▸ **GIVEN TEXT**:
The primary observational outcome of this study was the cumulative rocuronium dose during the induction. The secondary outcome was intubation condition for DLT placement. The DLT intubation condition quality was evaluated based on Copenhagen Consensus Conference scoring system: ease of laryngoscopy, vocal cord position and/or movement and response to intubation or cuff inflation (cough or diaphragmatic movement), and further classified as excellent, fair or difficult [11,12]. Other outcomes including intubation stimulation induced MAP and HR change (Post-intubation vs. Pre-intubation), propofol concentration when intubation, time from last dose of rocuronium administration to TOF returned to 90%, the needed time for extubation based on the decision of the anaesthetist (measured from the moment of the end of the operation). After extubation, 0-100mm visual analogue score (VAS) , postoperative Riker sedation and agitation scale and PONV were recorded. For 0-100mm VAS, we classified the patients’ postoperative pain intensity as none, mild, moderate, or severe. The following cut points on the pain VAS were determined: no pain (0–4 mm), mild pain (5–44 mm), moderate pain (45–74 mm), and severe pain (75–100 mm) [13]. For Riker sedation and agitation scales, we further divided the patients into three categories according to the scale: over sedated (scales 1 - 2), non-agitated (scales 3 - 4) and agitated (scales 5 - 7) [14,15].

[Pixel coordinate listings]
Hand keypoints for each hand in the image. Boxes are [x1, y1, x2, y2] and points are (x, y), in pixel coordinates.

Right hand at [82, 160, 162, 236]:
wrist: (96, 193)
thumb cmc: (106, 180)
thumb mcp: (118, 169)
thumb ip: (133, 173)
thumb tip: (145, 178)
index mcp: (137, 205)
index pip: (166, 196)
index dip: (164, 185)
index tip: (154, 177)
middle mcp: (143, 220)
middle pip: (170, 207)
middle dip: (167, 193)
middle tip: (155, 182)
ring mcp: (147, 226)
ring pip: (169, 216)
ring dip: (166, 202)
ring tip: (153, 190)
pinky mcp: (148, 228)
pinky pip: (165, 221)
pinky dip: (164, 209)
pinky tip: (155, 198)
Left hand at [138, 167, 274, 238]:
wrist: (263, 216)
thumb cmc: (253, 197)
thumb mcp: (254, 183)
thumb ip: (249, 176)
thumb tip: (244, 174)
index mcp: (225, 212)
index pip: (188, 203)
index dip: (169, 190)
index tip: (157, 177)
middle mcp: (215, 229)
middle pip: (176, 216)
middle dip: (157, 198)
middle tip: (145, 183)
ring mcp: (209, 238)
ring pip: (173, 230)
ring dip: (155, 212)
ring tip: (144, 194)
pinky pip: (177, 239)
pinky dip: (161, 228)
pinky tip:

▸ **ASSIGNMENT**: Extend the text on the rocuronium study's outcome measures with new material that follows on from its last sentence, which sorts patients into three Riker scale categories.

▸ **ANSWER BOX**:
We estimated the sample size based on the primary outcome (cumulative rocuronium dose used for intubation). In our pilot study, the mean difference of the initial rocuronium dose between magnesium sulfate group and normal saline group was 0.14mg.kg-1 with a pooled variance (SD) of 0.11. To obtain an alpha value of 0.05 and a test power of 80%, about 12 subjects were needed in each group. Anticipating about 20% dropout rate, we roughly estimated that 30 patients were needed.
Continuous variables presented as mean (SD) or number (%) were compared by Student t-test, F-test, Chi-square test or Fisher’s exact test. Categorical variables are presented as the number of patients and were compared by Chi-square test or Fisher’s exact test. A P value <0.05 was considered significant. Data Analyses were accomplished using MedCalc for Windows, version 11.4.2.0 (MedCalc Software, Mariakerke, Belgium).